▸ Problem description
Reproduce the closing part of the entries exactly: the line with "Handbook to Scottish Kilts" and all lines after it, ending with the last line, and nothing else.

▸ Dataset excerpts
* * * * * * * * *

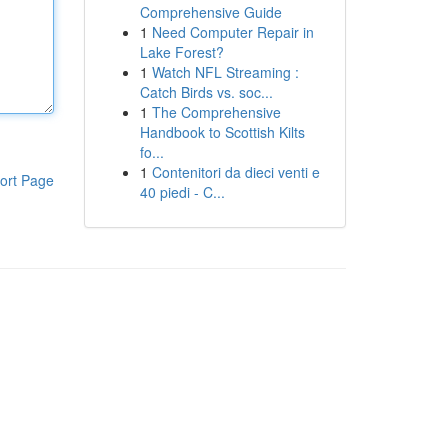
Comprehensive Guide
1
Need Computer Repair in
Lake Forest?
1
Watch NFL Streaming :
Catch Birds vs. soc...
1
The Comprehensive
Handbook to Scottish Kilts
fo...
1
Contenitori da dieci venti e
ort Page
40 piedi - C...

* * * * * * * * *

▸ Task output
Handbook to Scottish Kilts
fo...
1
Contenitori da dieci venti e
ort Page
40 piedi - C...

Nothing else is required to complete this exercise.